***** SUPPLIED DATA *****

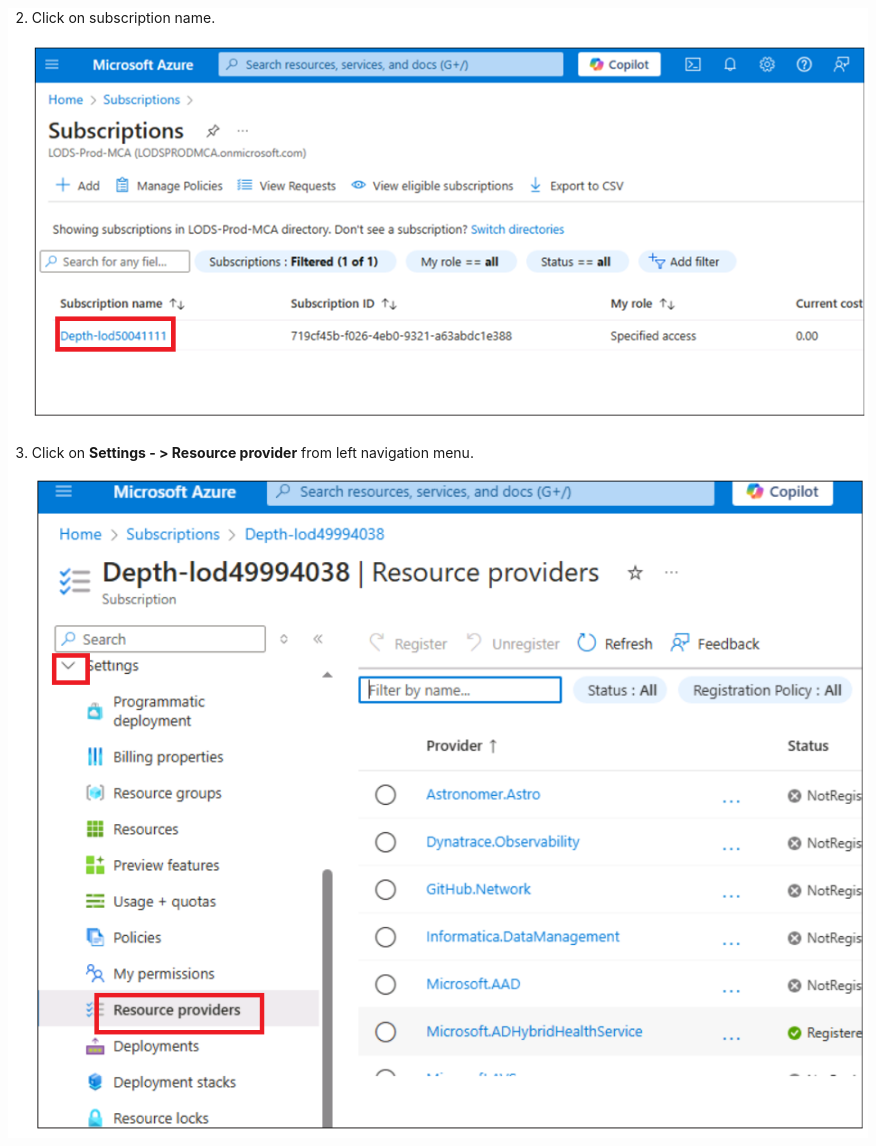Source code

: 2.  Click on subscription name.

      ![](./media/image9.png)

3.  Click on **Settings - \> Resource provider** from left navigation
    menu.

      ![](./media/image10.png)
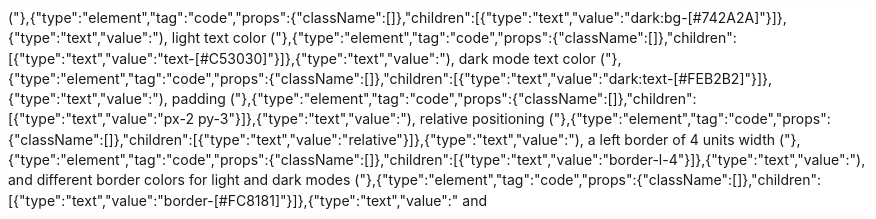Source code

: ("},{"type":"element","tag":"code","props":{"className":[]},"children":[{"type":"text","value":"dark:bg-[#742A2A]"}]},{"type":"text","value":"), light text color ("},{"type":"element","tag":"code","props":{"className":[]},"children":[{"type":"text","value":"text-[#C53030]"}]},{"type":"text","value":"), dark mode text color ("},{"type":"element","tag":"code","props":{"className":[]},"children":[{"type":"text","value":"dark:text-[#FEB2B2]"}]},{"type":"text","value":"), padding ("},{"type":"element","tag":"code","props":{"className":[]},"children":[{"type":"text","value":"px-2 py-3"}]},{"type":"text","value":"), relative positioning ("},{"type":"element","tag":"code","props":{"className":[]},"children":[{"type":"text","value":"relative"}]},{"type":"text","value":"), a left border of 4 units width ("},{"type":"element","tag":"code","props":{"className":[]},"children":[{"type":"text","value":"border-l-4"}]},{"type":"text","value":"), and different border colors for light and dark modes ("},{"type":"element","tag":"code","props":{"className":[]},"children":[{"type":"text","value":"border-[#FC8181]"}]},{"type":"text","value":" and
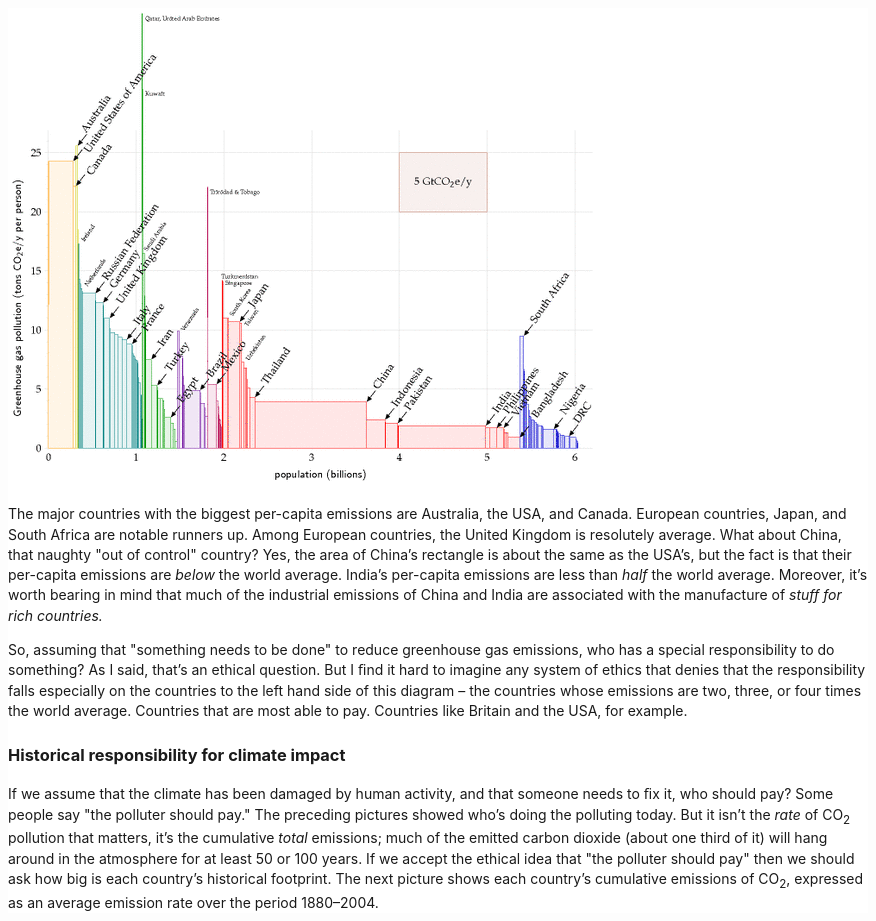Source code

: ![Greenhouse gas pollution](/img/without-hot-air/figure11.gif)

The major countries with the biggest per-capita emissions are Australia, the USA, and Canada. European countries, Japan, and South Africa are notable runners up. Among European countries, the United Kingdom is resolutely average. What about China, that naughty "out of control" country? Yes, the area of China’s rectangle is about the same as the USA’s, but the fact is that their per-capita emissions are *below* the world average. India’s per-capita emissions are less than *half* the world average. Moreover, it’s worth bearing in mind that much of the industrial emissions of China and India are associated with the manufacture of *stuff for rich countries.*

So, assuming that "something needs to be done" to reduce greenhouse gas emissions, who has a special responsibility to do something? As I said, that’s an ethical question. But I ﬁnd it hard to imagine any system of ethics that denies that the responsibility falls especially on the countries to the left hand side of this diagram – the countries whose emissions are two, three, or four times the world average. Countries that are most able to pay. Countries like Britain and the USA, for example.

### Historical responsibility for climate impact

If we assume that the climate has been damaged by human activity, and that someone needs to ﬁx it, who should pay? Some people say "the polluter should pay." The preceding pictures showed who’s doing the polluting today. But it isn’t the *rate* of CO<sub>2</sub> pollution that matters, it’s the cumulative *total* emissions; much of the emitted carbon dioxide (about one third of it) will hang around in the atmosphere for at least 50 or 100 years. If we accept the ethical idea that "the polluter should pay" then we should ask how big is each country’s historical footprint. The next picture shows each country’s cumulative emissions of CO<sub>2</sub>, expressed as an average emission rate over the period 1880–2004.
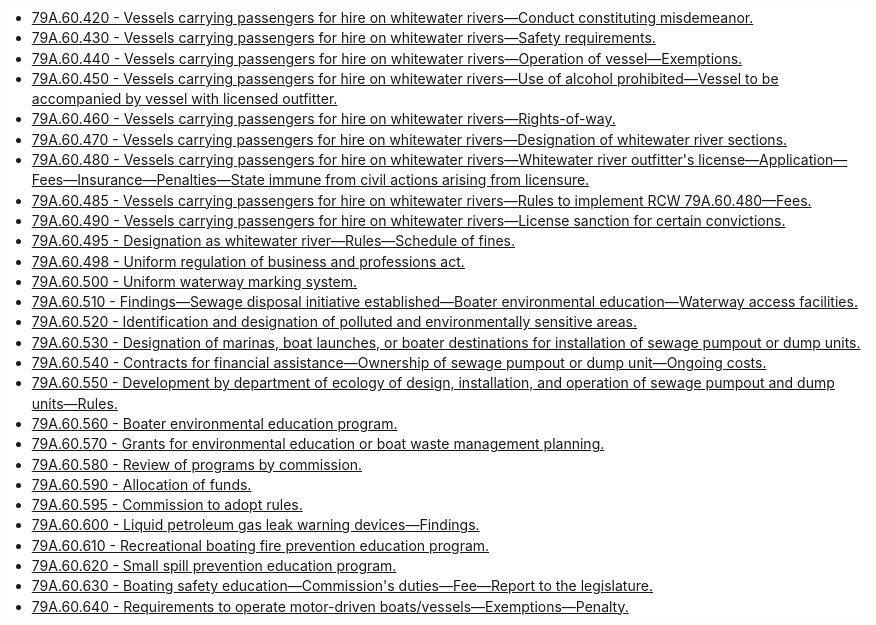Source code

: * [79A.60.420 - Vessels carrying passengers for hire on whitewater rivers—Conduct constituting misdemeanor.](#79a60420---vessels-carrying-passengers-for-hire-on-whitewater-riversconduct-constituting-misdemeanor)
* [79A.60.430 - Vessels carrying passengers for hire on whitewater rivers—Safety requirements.](#79a60430---vessels-carrying-passengers-for-hire-on-whitewater-riverssafety-requirements)
* [79A.60.440 - Vessels carrying passengers for hire on whitewater rivers—Operation of vessel—Exemptions.](#79a60440---vessels-carrying-passengers-for-hire-on-whitewater-riversoperation-of-vesselexemptions)
* [79A.60.450 - Vessels carrying passengers for hire on whitewater rivers—Use of alcohol prohibited—Vessel to be accompanied by vessel with licensed outfitter.](#79a60450---vessels-carrying-passengers-for-hire-on-whitewater-riversuse-of-alcohol-prohibitedvessel-to-be-accompanied-by-vessel-with-licensed-outfitter)
* [79A.60.460 - Vessels carrying passengers for hire on whitewater rivers—Rights-of-way.](#79a60460---vessels-carrying-passengers-for-hire-on-whitewater-riversrights-of-way)
* [79A.60.470 - Vessels carrying passengers for hire on whitewater rivers—Designation of whitewater river sections.](#79a60470---vessels-carrying-passengers-for-hire-on-whitewater-riversdesignation-of-whitewater-river-sections)
* [79A.60.480 - Vessels carrying passengers for hire on whitewater rivers—Whitewater river outfitter's license—Application—Fees—Insurance—Penalties—State immune from civil actions arising from licensure.](#79a60480---vessels-carrying-passengers-for-hire-on-whitewater-riverswhitewater-river-outfitters-licenseapplicationfeesinsurancepenaltiesstate-immune-from-civil-actions-arising-from-licensure)
* [79A.60.485 - Vessels carrying passengers for hire on whitewater rivers—Rules to implement RCW  79A.60.480—Fees.](#79a60485---vessels-carrying-passengers-for-hire-on-whitewater-riversrules-to-implement-rcw--79a60480fees)
* [79A.60.490 - Vessels carrying passengers for hire on whitewater rivers—License sanction for certain convictions.](#79a60490---vessels-carrying-passengers-for-hire-on-whitewater-riverslicense-sanction-for-certain-convictions)
* [79A.60.495 - Designation as whitewater river—Rules—Schedule of fines.](#79a60495---designation-as-whitewater-riverrulesschedule-of-fines)
* [79A.60.498 - Uniform regulation of business and professions act.](#79a60498---uniform-regulation-of-business-and-professions-act)
* [79A.60.500 - Uniform waterway marking system.](#79a60500---uniform-waterway-marking-system)
* [79A.60.510 - Findings—Sewage disposal initiative established—Boater environmental education—Waterway access facilities.](#79a60510---findingssewage-disposal-initiative-establishedboater-environmental-educationwaterway-access-facilities)
* [79A.60.520 - Identification and designation of polluted and environmentally sensitive areas.](#79a60520---identification-and-designation-of-polluted-and-environmentally-sensitive-areas)
* [79A.60.530 - Designation of marinas, boat launches, or boater destinations for installation of sewage pumpout or dump units.](#79a60530---designation-of-marinas-boat-launches-or-boater-destinations-for-installation-of-sewage-pumpout-or-dump-units)
* [79A.60.540 - Contracts for financial assistance—Ownership of sewage pumpout or dump unit—Ongoing costs.](#79a60540---contracts-for-financial-assistanceownership-of-sewage-pumpout-or-dump-unitongoing-costs)
* [79A.60.550 - Development by department of ecology of design, installation, and operation of sewage pumpout and dump units—Rules.](#79a60550---development-by-department-of-ecology-of-design-installation-and-operation-of-sewage-pumpout-and-dump-unitsrules)
* [79A.60.560 - Boater environmental education program.](#79a60560---boater-environmental-education-program)
* [79A.60.570 - Grants for environmental education or boat waste management planning.](#79a60570---grants-for-environmental-education-or-boat-waste-management-planning)
* [79A.60.580 - Review of programs by commission.](#79a60580---review-of-programs-by-commission)
* [79A.60.590 - Allocation of funds.](#79a60590---allocation-of-funds)
* [79A.60.595 - Commission to adopt rules.](#79a60595---commission-to-adopt-rules)
* [79A.60.600 - Liquid petroleum gas leak warning devices—Findings.](#79a60600---liquid-petroleum-gas-leak-warning-devicesfindings)
* [79A.60.610 - Recreational boating fire prevention education program.](#79a60610---recreational-boating-fire-prevention-education-program)
* [79A.60.620 - Small spill prevention education program.](#79a60620---small-spill-prevention-education-program)
* [79A.60.630 - Boating safety education—Commission's duties—Fee—Report to the legislature.](#79a60630---boating-safety-educationcommissions-dutiesfeereport-to-the-legislature)
* [79A.60.640 - Requirements to operate motor-driven boats/vessels—Exemptions—Penalty.](#79a60640---requirements-to-operate-motor-driven-boatsvesselsexemptionspenalty)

*****

* _WORK ORDER_: An exact reprint of the records above is required, with all pictures left out.

* _TASK RESPONSE_:
Source code

: 2.  Click on subscription name.

      ![](./media/image9.png)

3.  Click on **Settings - \> Resource provider** from left navigation
    menu.

      ![](./media/image10.png)
Source code

: ("},{"type":"element","tag":"code","props":{"className":[]},"children":[{"type":"text","value":"dark:bg-[#742A2A]"}]},{"type":"text","value":"), light text color ("},{"type":"element","tag":"code","props":{"className":[]},"children":[{"type":"text","value":"text-[#C53030]"}]},{"type":"text","value":"), dark mode text color ("},{"type":"element","tag":"code","props":{"className":[]},"children":[{"type":"text","value":"dark:text-[#FEB2B2]"}]},{"type":"text","value":"), padding ("},{"type":"element","tag":"code","props":{"className":[]},"children":[{"type":"text","value":"px-2 py-3"}]},{"type":"text","value":"), relative positioning ("},{"type":"element","tag":"code","props":{"className":[]},"children":[{"type":"text","value":"relative"}]},{"type":"text","value":"), a left border of 4 units width ("},{"type":"element","tag":"code","props":{"className":[]},"children":[{"type":"text","value":"border-l-4"}]},{"type":"text","value":"), and different border colors for light and dark modes ("},{"type":"element","tag":"code","props":{"className":[]},"children":[{"type":"text","value":"border-[#FC8181]"}]},{"type":"text","value":" and
Source code

: ![Greenhouse gas pollution](/img/without-hot-air/figure11.gif)

The major countries with the biggest per-capita emissions are Australia, the USA, and Canada. European countries, Japan, and South Africa are notable runners up. Among European countries, the United Kingdom is resolutely average. What about China, that naughty "out of control" country? Yes, the area of China’s rectangle is about the same as the USA’s, but the fact is that their per-capita emissions are *below* the world average. India’s per-capita emissions are less than *half* the world average. Moreover, it’s worth bearing in mind that much of the industrial emissions of China and India are associated with the manufacture of *stuff for rich countries.*

So, assuming that "something needs to be done" to reduce greenhouse gas emissions, who has a special responsibility to do something? As I said, that’s an ethical question. But I ﬁnd it hard to imagine any system of ethics that denies that the responsibility falls especially on the countries to the left hand side of this diagram – the countries whose emissions are two, three, or four times the world average. Countries that are most able to pay. Countries like Britain and the USA, for example.

### Historical responsibility for climate impact

If we assume that the climate has been damaged by human activity, and that someone needs to ﬁx it, who should pay? Some people say "the polluter should pay." The preceding pictures showed who’s doing the polluting today. But it isn’t the *rate* of CO<sub>2</sub> pollution that matters, it’s the cumulative *total* emissions; much of the emitted carbon dioxide (about one third of it) will hang around in the atmosphere for at least 50 or 100 years. If we accept the ethical idea that "the polluter should pay" then we should ask how big is each country’s historical footprint. The next picture shows each country’s cumulative emissions of CO<sub>2</sub>, expressed as an average emission rate over the period 1880–2004.
Source code

: * [79A.60.420 - Vessels carrying passengers for hire on whitewater rivers—Conduct constituting misdemeanor.](#79a60420---vessels-carrying-passengers-for-hire-on-whitewater-riversconduct-constituting-misdemeanor)
* [79A.60.430 - Vessels carrying passengers for hire on whitewater rivers—Safety requirements.](#79a60430---vessels-carrying-passengers-for-hire-on-whitewater-riverssafety-requirements)
* [79A.60.440 - Vessels carrying passengers for hire on whitewater rivers—Operation of vessel—Exemptions.](#79a60440---vessels-carrying-passengers-for-hire-on-whitewater-riversoperation-of-vesselexemptions)
* [79A.60.450 - Vessels carrying passengers for hire on whitewater rivers—Use of alcohol prohibited—Vessel to be accompanied by vessel with licensed outfitter.](#79a60450---vessels-carrying-passengers-for-hire-on-whitewater-riversuse-of-alcohol-prohibitedvessel-to-be-accompanied-by-vessel-with-licensed-outfitter)
* [79A.60.460 - Vessels carrying passengers for hire on whitewater rivers—Rights-of-way.](#79a60460---vessels-carrying-passengers-for-hire-on-whitewater-riversrights-of-way)
* [79A.60.470 - Vessels carrying passengers for hire on whitewater rivers—Designation of whitewater river sections.](#79a60470---vessels-carrying-passengers-for-hire-on-whitewater-riversdesignation-of-whitewater-river-sections)
* [79A.60.480 - Vessels carrying passengers for hire on whitewater rivers—Whitewater river outfitter's license—Application—Fees—Insurance—Penalties—State immune from civil actions arising from licensure.](#79a60480---vessels-carrying-passengers-for-hire-on-whitewater-riverswhitewater-river-outfitters-licenseapplicationfeesinsurancepenaltiesstate-immune-from-civil-actions-arising-from-licensure)
* [79A.60.485 - Vessels carrying passengers for hire on whitewater rivers—Rules to implement RCW  79A.60.480—Fees.](#79a60485---vessels-carrying-passengers-for-hire-on-whitewater-riversrules-to-implement-rcw--79a60480fees)
* [79A.60.490 - Vessels carrying passengers for hire on whitewater rivers—License sanction for certain convictions.](#79a60490---vessels-carrying-passengers-for-hire-on-whitewater-riverslicense-sanction-for-certain-convictions)
* [79A.60.495 - Designation as whitewater river—Rules—Schedule of fines.](#79a60495---designation-as-whitewater-riverrulesschedule-of-fines)
* [79A.60.498 - Uniform regulation of business and professions act.](#79a60498---uniform-regulation-of-business-and-professions-act)
* [79A.60.500 - Uniform waterway marking system.](#79a60500---uniform-waterway-marking-system)
* [79A.60.510 - Findings—Sewage disposal initiative established—Boater environmental education—Waterway access facilities.](#79a60510---findingssewage-disposal-initiative-establishedboater-environmental-educationwaterway-access-facilities)
* [79A.60.520 - Identification and designation of polluted and environmentally sensitive areas.](#79a60520---identification-and-designation-of-polluted-and-environmentally-sensitive-areas)
* [79A.60.530 - Designation of marinas, boat launches, or boater destinations for installation of sewage pumpout or dump units.](#79a60530---designation-of-marinas-boat-launches-or-boater-destinations-for-installation-of-sewage-pumpout-or-dump-units)
* [79A.60.540 - Contracts for financial assistance—Ownership of sewage pumpout or dump unit—Ongoing costs.](#79a60540---contracts-for-financial-assistanceownership-of-sewage-pumpout-or-dump-unitongoing-costs)
* [79A.60.550 - Development by department of ecology of design, installation, and operation of sewage pumpout and dump units—Rules.](#79a60550---development-by-department-of-ecology-of-design-installation-and-operation-of-sewage-pumpout-and-dump-unitsrules)
* [79A.60.560 - Boater environmental education program.](#79a60560---boater-environmental-education-program)
* [79A.60.570 - Grants for environmental education or boat waste management planning.](#79a60570---grants-for-environmental-education-or-boat-waste-management-planning)
* [79A.60.580 - Review of programs by commission.](#79a60580---review-of-programs-by-commission)
* [79A.60.590 - Allocation of funds.](#79a60590---allocation-of-funds)
* [79A.60.595 - Commission to adopt rules.](#79a60595---commission-to-adopt-rules)
* [79A.60.600 - Liquid petroleum gas leak warning devices—Findings.](#79a60600---liquid-petroleum-gas-leak-warning-devicesfindings)
* [79A.60.610 - Recreational boating fire prevention education program.](#79a60610---recreational-boating-fire-prevention-education-program)
* [79A.60.620 - Small spill prevention education program.](#79a60620---small-spill-prevention-education-program)
* [79A.60.630 - Boating safety education—Commission's duties—Fee—Report to the legislature.](#79a60630---boating-safety-educationcommissions-dutiesfeereport-to-the-legislature)
* [79A.60.640 - Requirements to operate motor-driven boats/vessels—Exemptions—Penalty.](#79a60640---requirements-to-operate-motor-driven-boatsvesselsexemptionspenalty)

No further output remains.